== Supplied text
I have been texting a guy for a couple of weeks now, and I am looking for some insight as to whether I should be more assertive or I should back off.

 

Background: we matched on Bumble, but we have actually known each other for a number of years. I met him years ago, while I was still with my husband... he belonged to the same recovery community, and he was very close with one of my best friends. I didn't pay much attention to him as I was married, just that he is an attractive guy.

 

Fast forward to last year. He had fallen off the wagon so to speak, and had found his way back to the community in the summer. I noticed a bit of chemistry, but I wasn't interested in pursuing it at the time.. he was in no position to date anyone, and I don't pursue people that are just finding their feet.

 

We matched a couple of weeks ago, and chatted a bit... he gave me is # so we could chat outside the app. I checked in with our mutual friend about him, i.e. how is he doing, what does she think of us texting / dating, and she was actually very supportive. This is a friend who thinks pretty much everyone she meets isn't good enough for me lol

 

We have been chatting, and slowly getting more flirty. I after a week or so of texting he hadn't made a move to ask me out, even for coffee, so I said "Well texting is fun and all but we should make a plan to do something in person one of these days." he agreed, but still hasn't made a move to ask me to do anything. He continues to text and be very flirty and ask me lots of questions.
====
== Stored data
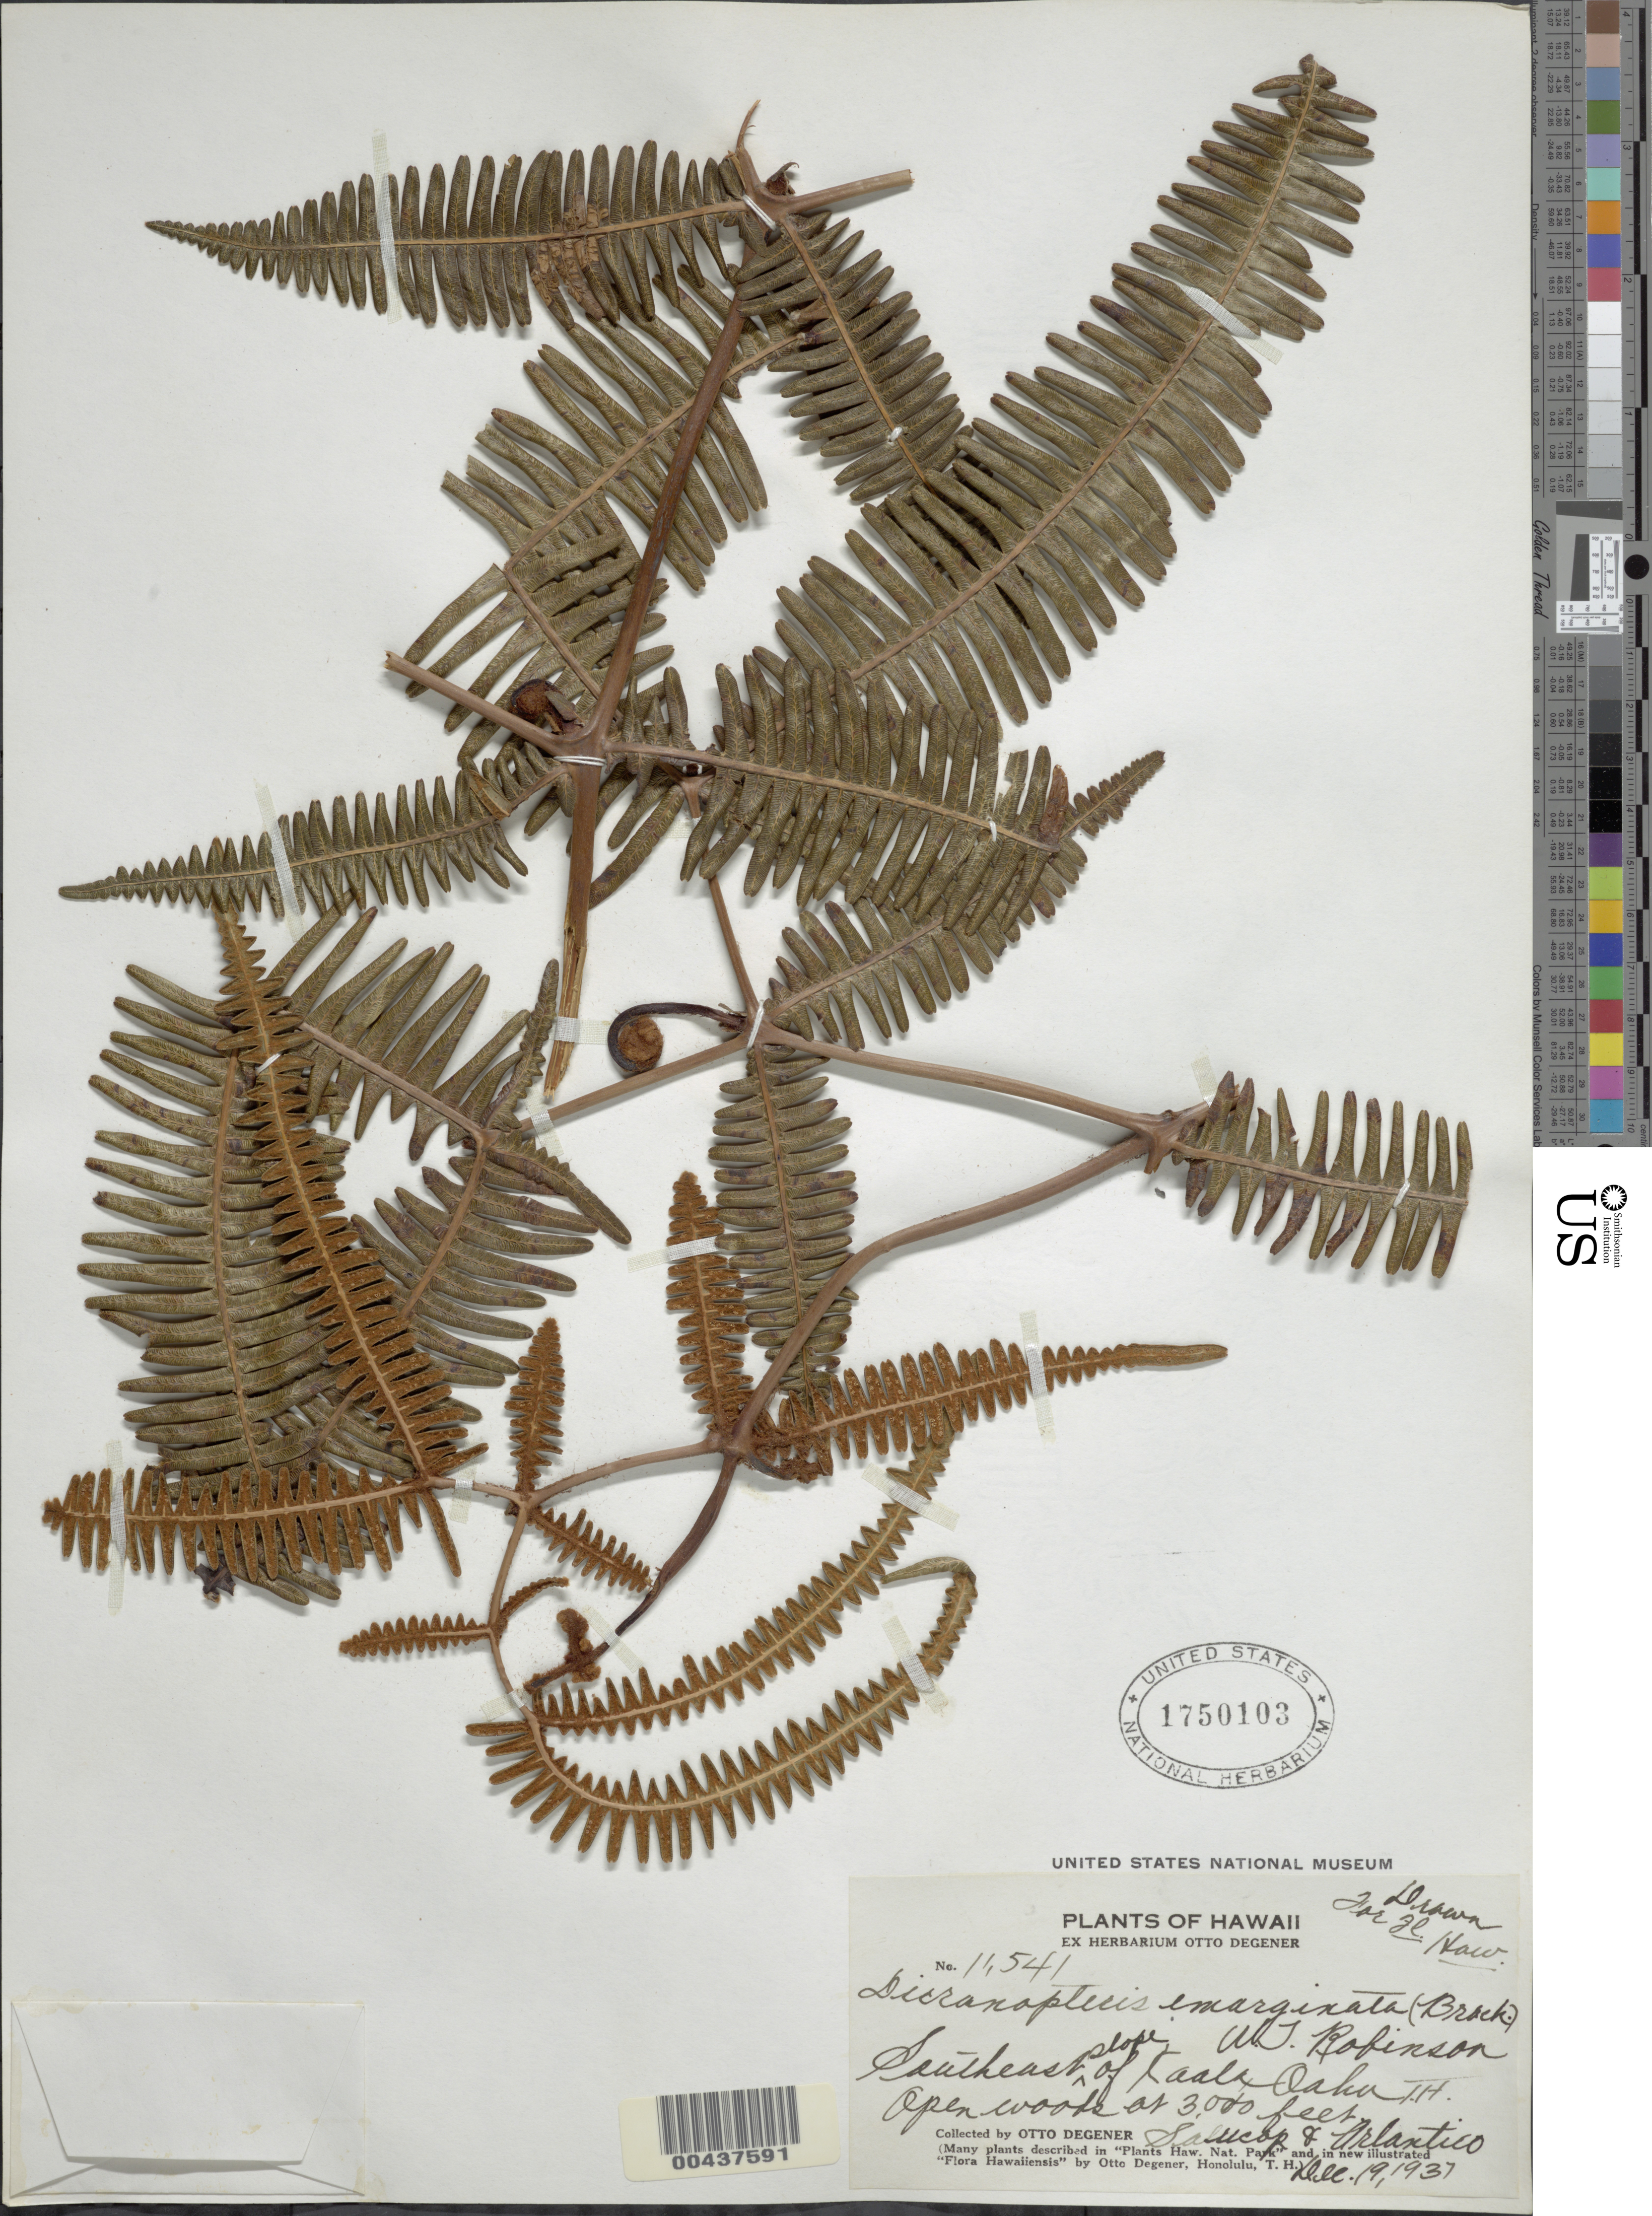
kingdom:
====
- [Exercise instructions]:
1. In the post about texting a Bumble match, what did the mutual friend's reaction turn out to be when asked about the two of them texting or dating?
2. Resume the post about texting a Bumble match, picking up right after its last sentence.

- [Answers]:
1. She was very supportive.

2.
 

Logistically, it might be really hard for us to date anyway... he works 4pm-12am Monday to Friday, and I work 7-4 so there is zero chance for us to get together during the week... the weekends there is a little time, but he needs to focus on continuing to build a strong foundation for himself.

 

My question is... do I take the fact that he hasn't asked me out yet as a sign that he isn't interested in dating me? Or should I be more direct and just suggest a plan? Was my message too vague? I never know what to do in these situations, because so many blogs, forums and books say women should NEVER pursue, which includes directly asking them out... that if the guy hasn't asked you out after a couple of weeks they probably never will or were never that interested to begin with.

 

Thoughts?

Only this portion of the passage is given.